Sometimes I’m glad that I don’t have many years’ experience in civil engineering like Dr Robert Hunter in Carillion v SP Power or Mr George Ross in SGL Carbon Fibres Ltd v RBG Ltd. If I did, it may just make being an adjudicator all the more difficult since I may find it harder to draw the line between using the parties’ materials and submissions to determine an issue, and drawing on my own knowledge and experience, either to fill gaps in the evidence or when I don’t like what is before me.
That said, adjudicators don’t always get it wrong and go too far. Sometimes it is OK to use the stuff tucked away from years and years of experience. I’m thinking of the adjudicator in Re Paton or Mr Alan Turner in Hyder v Carillion.
Challenging adjudicators’ use of own knowledge and experience
However, there does seem to be a trend developing.
Ever since statutory adjudication was introduced back in 1998, it has been the subject of judicial interpretation, defining the scope and limits of the process. Just as the courts have been willing to support the process (and adjudicators), the parties involved have bent over backwards to come up with new ways to challenge the process. Every time the courts seemingly close one avenue of challenge, up pops another one.

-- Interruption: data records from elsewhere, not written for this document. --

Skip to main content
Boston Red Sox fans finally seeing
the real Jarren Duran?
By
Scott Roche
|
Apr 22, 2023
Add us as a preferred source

Over the last three years or so (but perhaps more so, more recently), I have noticed that the parties have been attacking the adjudicators’ decisions, favouring arguments founded on a breach of the rules of natural justice occasioned by the adjudicator’s failure to share with the parties information that he has derived from his own knowledge or experience, rather than from their submissions. This has sometimes been referred to as the adjudicator “going on a frolic of his own” and may result in the adjudicator’s decision being unenforceable.
Not every occasion when such a challenge is made proves to be successful. However, it should make adjudicators stop and think, before they veer away from the parties’ submissions. The key message for me is that it’s OK to use your expertise and knowledge to evaluate evidence, but not as a source of evidence.